Supporters of troopers who launched a coup in opposition to the federal government exhibit in Niamey, Niger, on July 27, 2023.
AP Photograph/Fatahoulaye Hassane Midou
Once more, youth attitudes towards corruption don’t bode nicely for lots of the governments on this yr’s elections. Gabon, Cameroon, Central African Republic and Guinea-Bissau all rating poorly on Transparency Worldwide’s Corruption Notion Index.
The fragility of democracy
There’s an ongoing debate on the extent of slowdown of democratic progress in Africa, a pattern that’s underscored by various African army coups in recent times, together with in Mali, Burkina Faso, Guinea and Niger.

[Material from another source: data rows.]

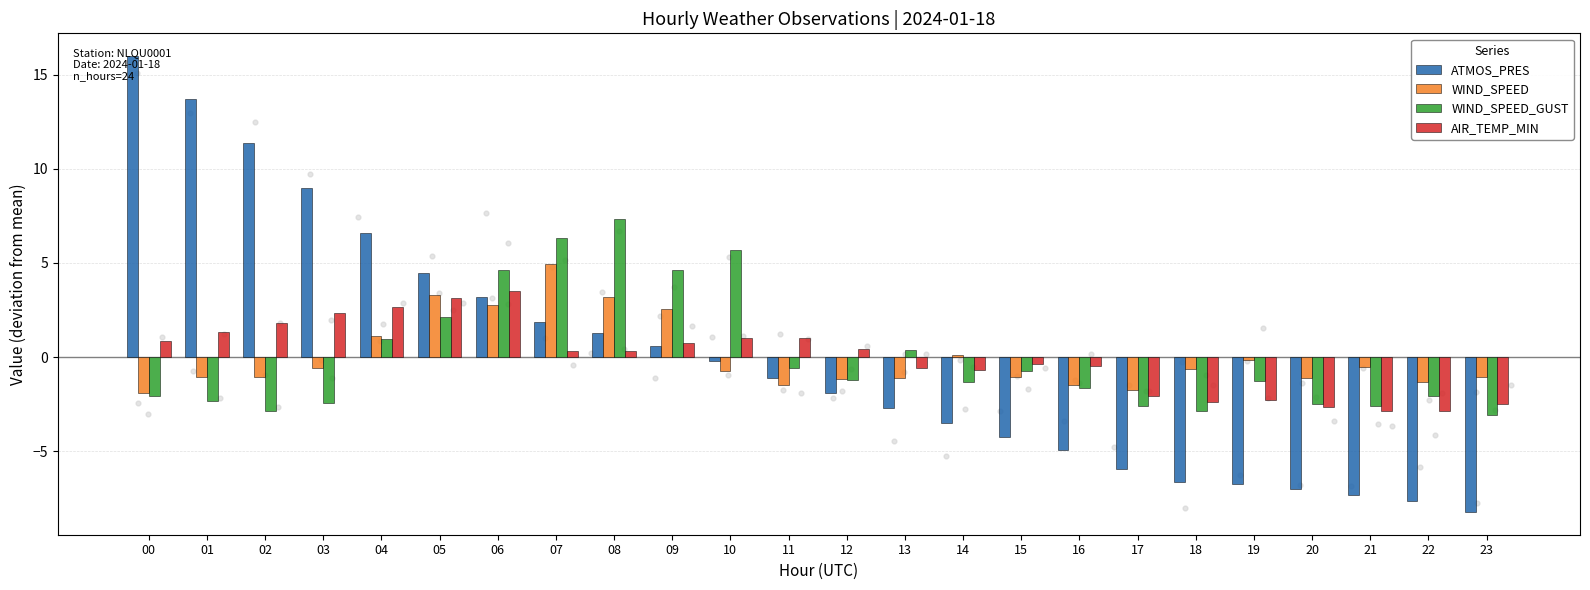

At how many categories does at least one series exceed -4?

24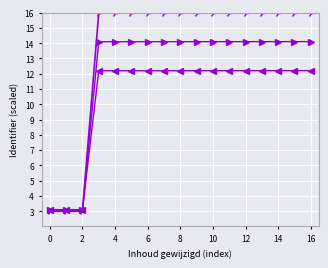

What is the smallest value displayed?

3.0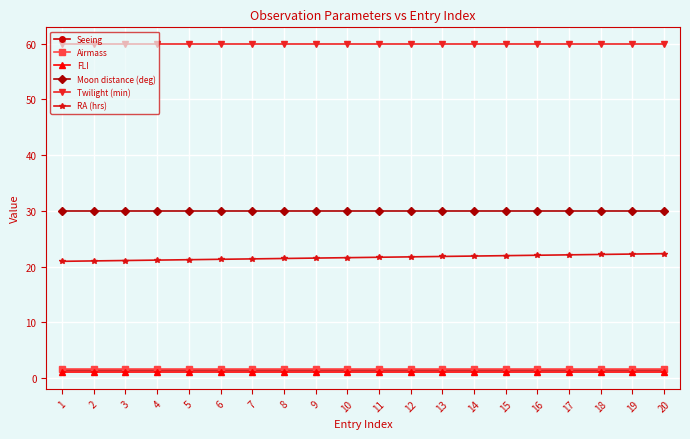

What is the lowest value of the Twilight (min) series?

60.0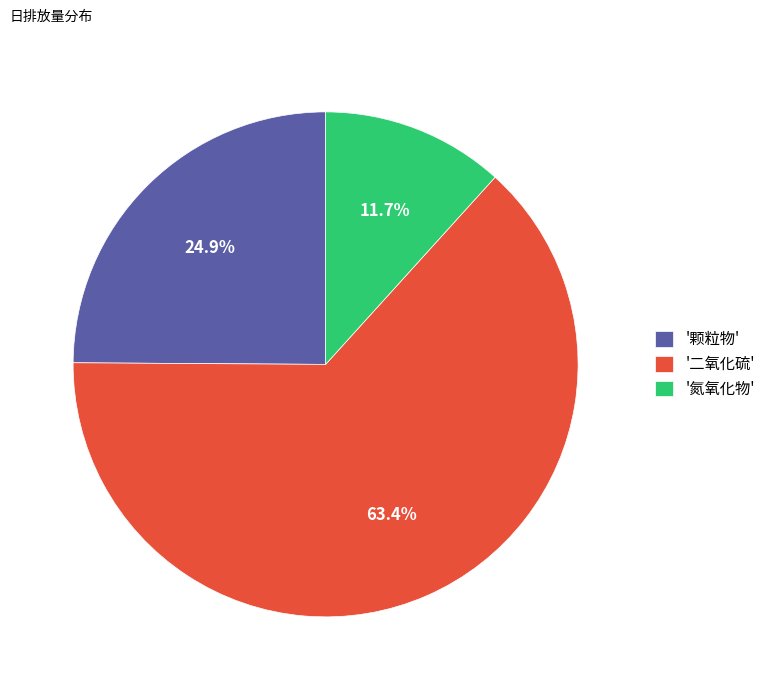

Rank the categories by value from lowest to highest.

'氮氧化物', '颗粒物', '二氧化硫'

Democracy is at its strongest when it empowers governments to ship on the wants of their populations, significantly the youth.
However the expertise of incumbent governments in 2024 elections means that too many could have disregarded younger individuals’s wants, which in flip has led to anger leading to destabilizing protests and regime change – each by democratic and undemocratic means.
It additionally makes it more durable to instill democratic sentiment amongst youthful voters.
Over half of Africa’s 18- to 35-year-olds surveyed within the 2023 Afrobarometer agreed that the army can intervene when leaders abuse energy – a pertinent warning about their willingness to assist political change, even when it interrupts the democratic course of.
Whereas a majority of youth in Africa nonetheless retain an obvious choice for democracy to different types of governance, a rising proportion would embrace nondemocratic governance underneath some circumstances, based on the 2024 African Youth Survey. The highest scores on this explicit response got here from Gabon, Ivory Coast and Tanzania – all of which have upcoming elections in 2025.